特に子供の睡眠不足は成長や認知発達において多大な悪影響となり、深刻化すれば、うつ病や不安症を併発するリスクも高まります。

これに対する従来の対策としては入眠を促す薬物療法がありますが、副作用が起きないとは断言できないため、より安全なアプローチが求められていました。

そこでハルムスタード大の研究チームが注目したのが「重い毛布」です。

重い毛布は「快眠」を促す

重い毛布は「加重毛布」や「加重ブランケット」と呼ばれ、通常の毛布の約3倍以上の重さがあります。

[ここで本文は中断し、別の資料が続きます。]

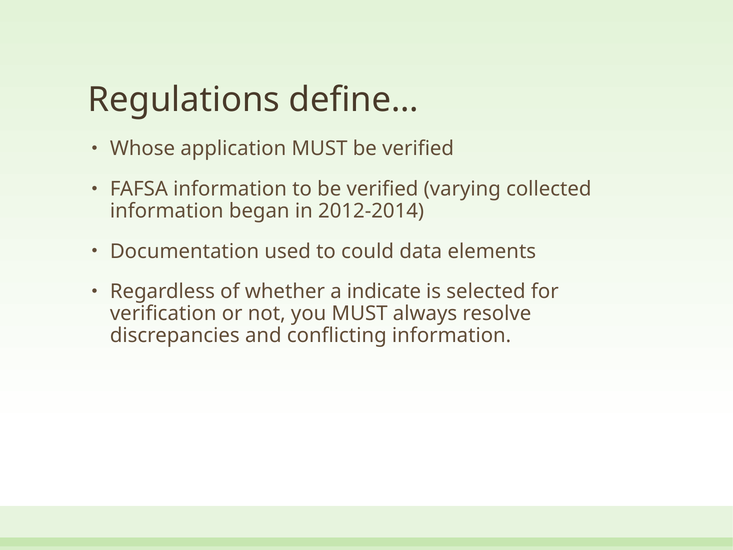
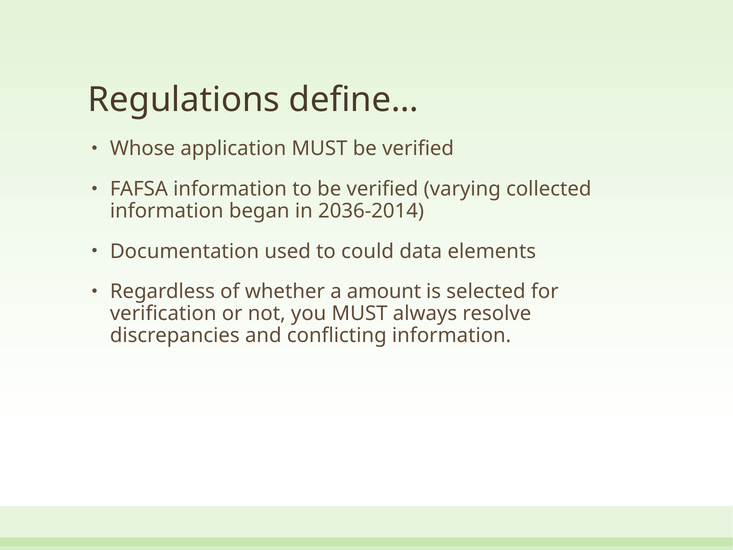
2012-2014: 2012-2014 -> 2036-2014
indicate: indicate -> amount
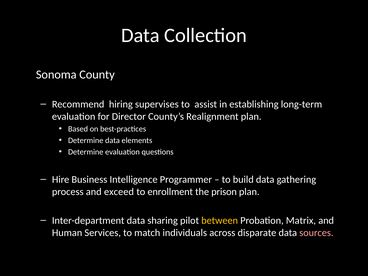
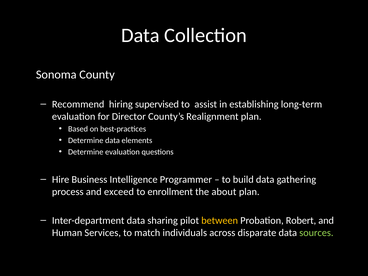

成人を対象としたスウェーデン・カロリンスカ医科大学(KI)の先行研究ではすでに、加重毛布を使うことで不眠が改善され、不安やうつ症状が軽減したという結果が報告されていました(JCSM, 2020)。

加重毛布には重みがある分、体により密着して体と毛布との隙間を減らし、保温性が高まって暖かく感じやすくなります。

また加重毛布による体への適度な圧迫感は、”幸せホルモン”として知られるオキシトシンの分泌を促し、リラックス効果や安心感を生むことが指摘されています。

これはハグしたときに見られる効果と同じです。

その一方で、加重毛布がADHDの子供の睡眠改善にも役立つかどうかは調べられていません。

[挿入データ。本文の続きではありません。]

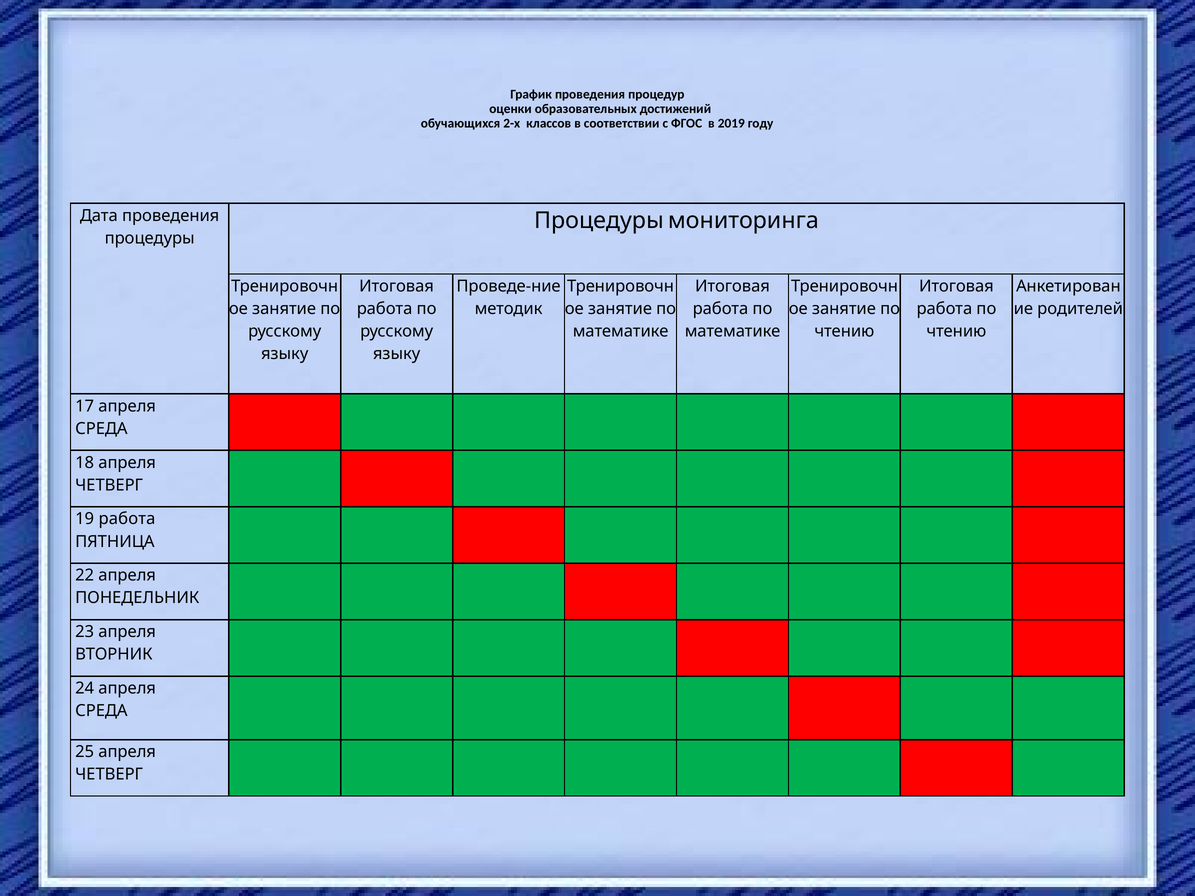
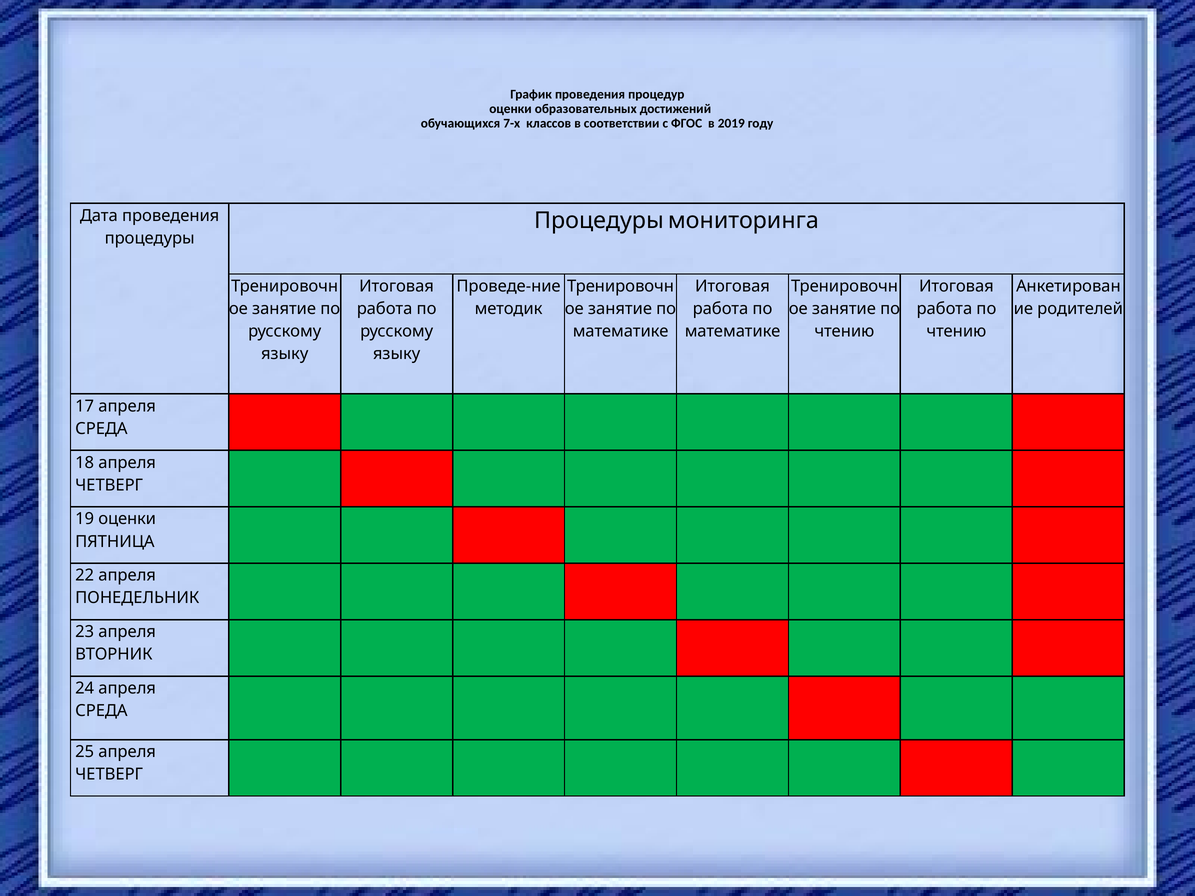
2-х: 2-х -> 7-х
19 работа: работа -> оценки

チームはこの正否を今回の実験で確かめることにしました。

加重毛布でADHDの睡眠の質が改善!

本調査は、ADHDと診断されている子供94名(男児54名・女児40名・平均年齢9歳)を対象としました。

実験は保護者の協力のもと、それぞれの自宅で実施し、子供たちには「普通の毛布で寝る条件」と「加重毛布で寝る条件」で4週間ずつ(計8週間)寝てもらいます。

普通の毛布は重さ2キロ、加重毛布は子供の身長・体重・年齢に合わせて6〜10キロの間で最適なものを選択しました。

実験中はウェアラブル装置によって睡眠データを記録し、その後に子供と保護者の両方にアンケートを取ります。